Apparently Duke Nukem is on the way as well. I hope they do as good a job of porting that as Carmack did with Wolf3D. Now if LucasArts could be persuaded to port Dark Forces and Jedi Knight.... ;)
Re:Meh (Score:4, Insightful)
Re:A better idea. (Score:5, Insightful)
Re:Meh (Score:3, Insightful)
My point was that if you say anything remotely bad, you are likely to get modded down. Check around on some other stories and I think you'll find it to be true.
I've been on Slashdot a long time and I totally believe you about moderation abuses on this site. I've seen seen the ones you're talking about.

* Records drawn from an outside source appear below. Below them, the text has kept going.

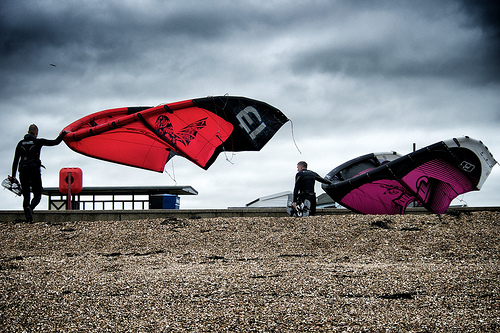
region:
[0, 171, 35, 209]
man holding packet in his hand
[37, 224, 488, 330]
rough tan and black pavement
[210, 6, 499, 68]
overcast skies with impending storm clouds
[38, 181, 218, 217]
long bench with steel partition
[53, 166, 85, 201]
orange container laying on bench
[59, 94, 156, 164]
red and black portion of large fabric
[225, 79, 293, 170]
black and white portion of flying object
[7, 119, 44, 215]
man wearing black long sleeve shirt and pants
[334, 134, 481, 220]
pink and black large object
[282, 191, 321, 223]
man carrying gray equipment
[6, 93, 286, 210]
Person holding something red.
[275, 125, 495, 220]
Person holding something purple.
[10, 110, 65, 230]
Person wearing a black outfit.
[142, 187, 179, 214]
Blue and black box.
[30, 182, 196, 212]
Building with a roof.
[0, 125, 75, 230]
Person wearing black shoes.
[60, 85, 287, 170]
Big red object in the air.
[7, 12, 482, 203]
Sky with dark gray clouds.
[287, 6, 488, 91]
Dark gray clouds.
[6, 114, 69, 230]
Person standing on the ground.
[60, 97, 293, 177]
a red and black wind glider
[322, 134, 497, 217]
a gray, purple and black wind glider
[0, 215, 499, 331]
sand and rock area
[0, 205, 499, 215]
a long wood planform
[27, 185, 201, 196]
a gray and white table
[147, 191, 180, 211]
a blue and white cooler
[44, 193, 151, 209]
a metal table support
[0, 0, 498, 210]
gray, white and blue sky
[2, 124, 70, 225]
a man wearing a sky driver uniform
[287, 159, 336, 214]
man wearing a black sky driver suit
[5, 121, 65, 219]
Man in a black wet suit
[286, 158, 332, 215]
man in a black wet suit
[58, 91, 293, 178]
Red wings with black tops and a black design with white letters E & I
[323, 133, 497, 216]
Pink Wings with black trim and white wing tips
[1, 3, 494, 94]
Cloudy and stormy dark gray clouds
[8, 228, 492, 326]
light brown gravel ground cover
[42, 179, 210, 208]
Brown and white roof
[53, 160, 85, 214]
Red square on a red post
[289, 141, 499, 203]
man in black wet suite holding pink wings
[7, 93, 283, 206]
man in black wet suite holding red wings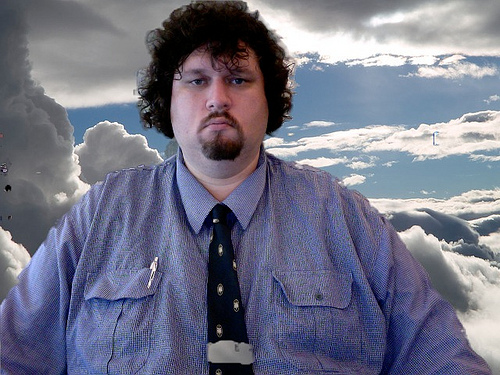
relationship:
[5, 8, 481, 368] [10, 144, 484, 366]
man wearing shirt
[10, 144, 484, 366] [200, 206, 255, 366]
shirt in tie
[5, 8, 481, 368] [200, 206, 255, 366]
man in tie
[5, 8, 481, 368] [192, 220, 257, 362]
man in a tie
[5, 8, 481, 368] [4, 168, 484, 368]
man wearing a shirt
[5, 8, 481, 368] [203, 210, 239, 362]
man in a tie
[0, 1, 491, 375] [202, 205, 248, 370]
man in tie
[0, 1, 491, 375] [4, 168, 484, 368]
man wearing a shirt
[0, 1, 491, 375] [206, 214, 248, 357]
man in a tie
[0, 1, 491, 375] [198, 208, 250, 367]
man in a tie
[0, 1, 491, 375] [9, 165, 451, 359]
man wearing a shirt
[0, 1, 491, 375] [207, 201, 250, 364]
man in a tie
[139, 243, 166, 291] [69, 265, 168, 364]
pen tucked into pocket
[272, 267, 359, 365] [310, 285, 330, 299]
pocket with button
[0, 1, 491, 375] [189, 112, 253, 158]
man with goatee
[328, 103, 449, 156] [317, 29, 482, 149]
clouds in sky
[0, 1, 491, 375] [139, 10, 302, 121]
man with hair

But I wanted to mention there's another side to this story. The excitement over the iPhone generated a backlash. Lots of people here started looking for reasons to not like it. (I'm sure PS3 owners know what I'm talking about.) It has gotten to a point where you can tell when somebody's making a legit complaint and when somebody's just mindlessly parroting something they've heard from somebody else. I agree, there's more nuance to it than most topics, but you are talking about something lots of people here have personal experience with.
To put it a little more succinctly: The zealotry will die down when the hatred does. Again, ask any PS3 owner about that.
Re:I'm more excited about Doom Classic on the iPho (Score:4, Insightful)
I'm sorry, but you're gushing because Wolf3D doesn't suffer from "stuttering gameplay and sluggish controls" on a 400 Mhz device (with hardware FPU) and an OpenGL ES compliant GPU? Wolf3D was released in 1992, and designed to run on a 286! If it wasn't as smooth as silk then either Carmack or Apple would suck immensely. The iPhone can easily handle at least Quake 2 level engines, which is 3 generations more advanced than Wolf3D.
As someone who ported Wolf3D, Quake 1 and Quake 2 to Pocket PC over half a decade ago, I think Carmack is a bit late in entering the mobile arena with his engines. Back then everything was 100% software rendering with no FPU, requiring conversion to fixed point math to have a respectable framerate. I will say that first person shooters are right at home with devices with an actual D-Pad and touchscreen (classic PDA form factor, Nintendo DS). The D-Pad is used for motion (forward / backward and strafing), and the touchpad controls mouse-look. Firing can be an problem, but many of the Pocket PC devices allowed you to push straight in on the D-Pad for "Enter", this providing a perfect integrated fire button.
iPhone has some good capabilities, but it is also severely handicapped in certain areas, which is why Carmack produced light gun shooter, sans light gun, instead of an actual FPS.